A purse contains 25 paisa and 50 paisa coins.the number of 25 paisa coins is three times the number of 50 paisa coins.if the total money in the purse is rs 50.find the number of coins of each types.
Let
x = # 25 coins
y = # 50 coins
Then we are told that
x = 3y
25x+50y = 5000
now just solve for x and y.
To solve this problem, we can use variables to represent the number of coins. Let's say "x" represents the number of 50 paisa coins and "3x" represents the number of 25 paisa coins.
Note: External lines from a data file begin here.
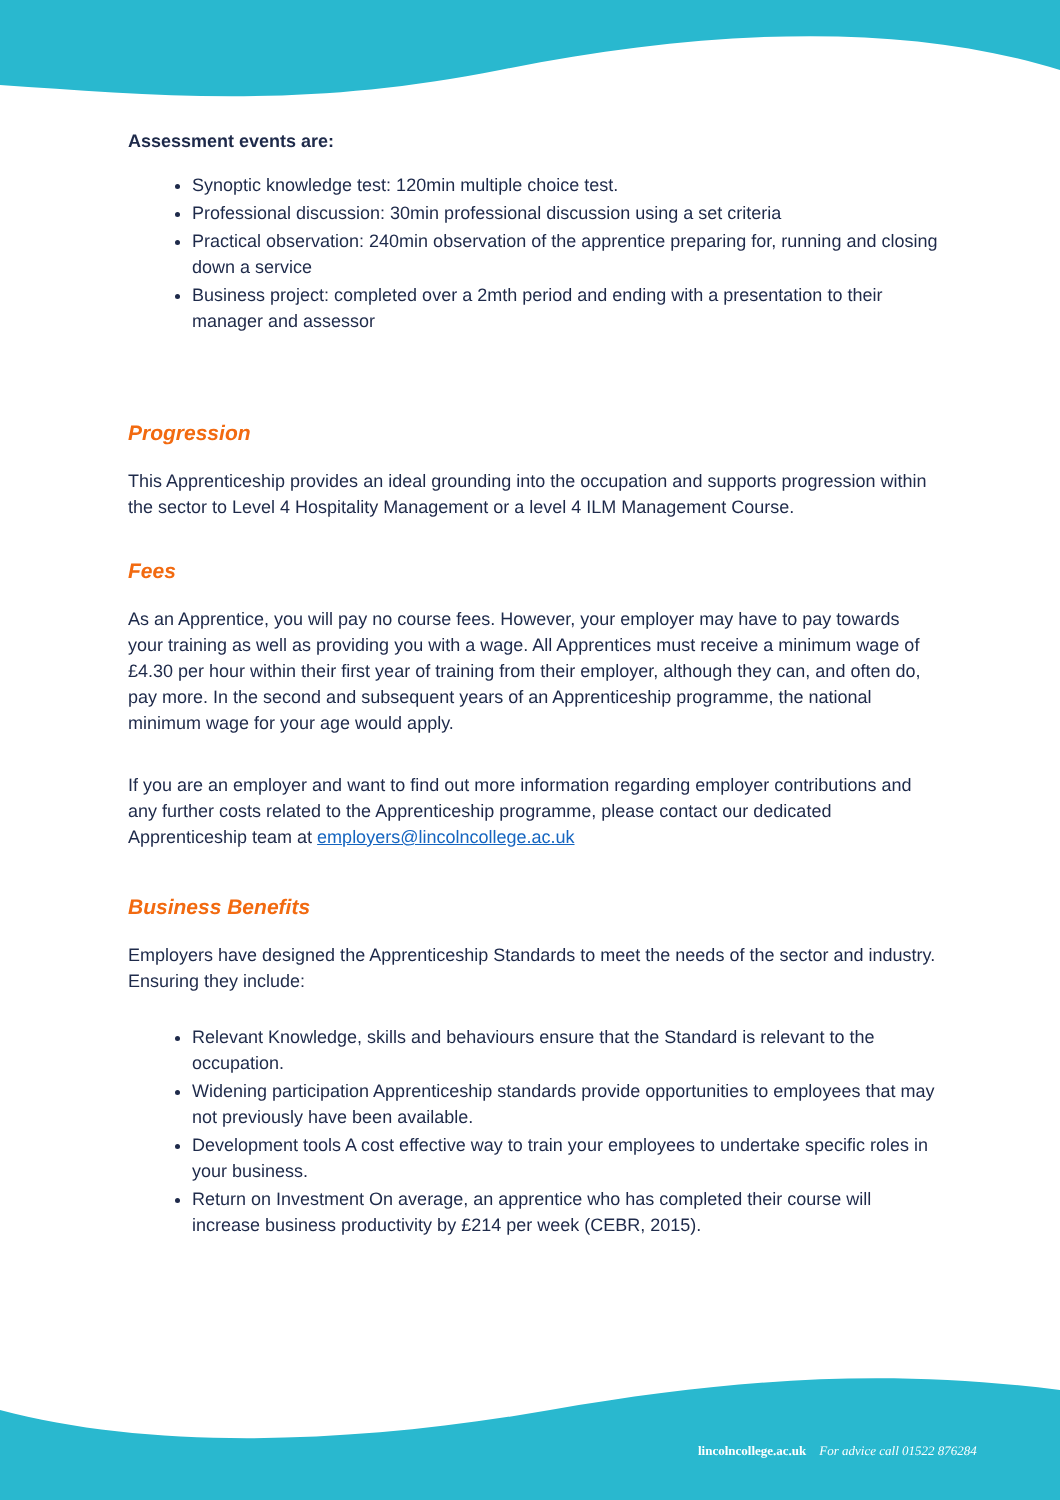Assessment events are:
Synoptic knowledge test: 120min multiple choice test.
Professional discussion: 30min professional discussion using a set criteria
Practical observation: 240min observation of the apprentice preparing for, running and closing down a service
Business project: completed over a 2mth period and ending with a presentation to their manager and assessor
Progression
This Apprenticeship provides an ideal grounding into the occupation and supports progression within the sector to Level 4 Hospitality Management or a level 4 ILM Management Course.
Fees
As an Apprentice, you will pay no course fees. However, your employer may have to pay towards your training as well as providing you with a wage. All Apprentices must receive a minimum wage of £4.30 per hour within their first year of training from their employer, although they can, and often do, pay more. In the second and subsequent years of an Apprenticeship programme, the national minimum wage for your age would apply.
If you are an employer and want to find out more information regarding employer contributions and any further costs related to the Apprenticeship programme, please contact our dedicated Apprenticeship team at employers@lincolncollege.ac.uk
Business Benefits
Employers have designed the Apprenticeship Standards to meet the needs of the sector and industry. Ensuring they include:
Relevant Knowledge, skills and behaviours ensure that the Standard is relevant to the occupation.
Widening participation Apprenticeship standards provide opportunities to employees that may not previously have been available.
Development tools A cost effective way to train your employees to undertake specific roles in your business.
Return on Investment On average, an apprentice who has completed their course will increase business productivity by £214 per week (CEBR, 2015).
lincolncollege.ac.uk For advice call 01522 876284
The value of one 50 paisa coin is 0.50 and the value of one 25 paisa coin is 0.25. So, now we can set up an equation based on the given information:
0.50x + 0.25(3x) = 50
Let's simplify the equation:
0.50x + 0.75x = 50
Combining like terms:
1.25x = 50
Now, let's solve for x by dividing both sides of the equation by 1.25:
x = 50 / 1.25
x = 40
So, the number of 50 paisa coins is 40.
Now, we can find the number of 25 paisa coins by multiplying x by 3:
3x = 3 * 40 = 120
So, the number of 25 paisa coins is 120.
In conclusion, there are 40 50 paisa coins and 120 25 paisa coins in the purse.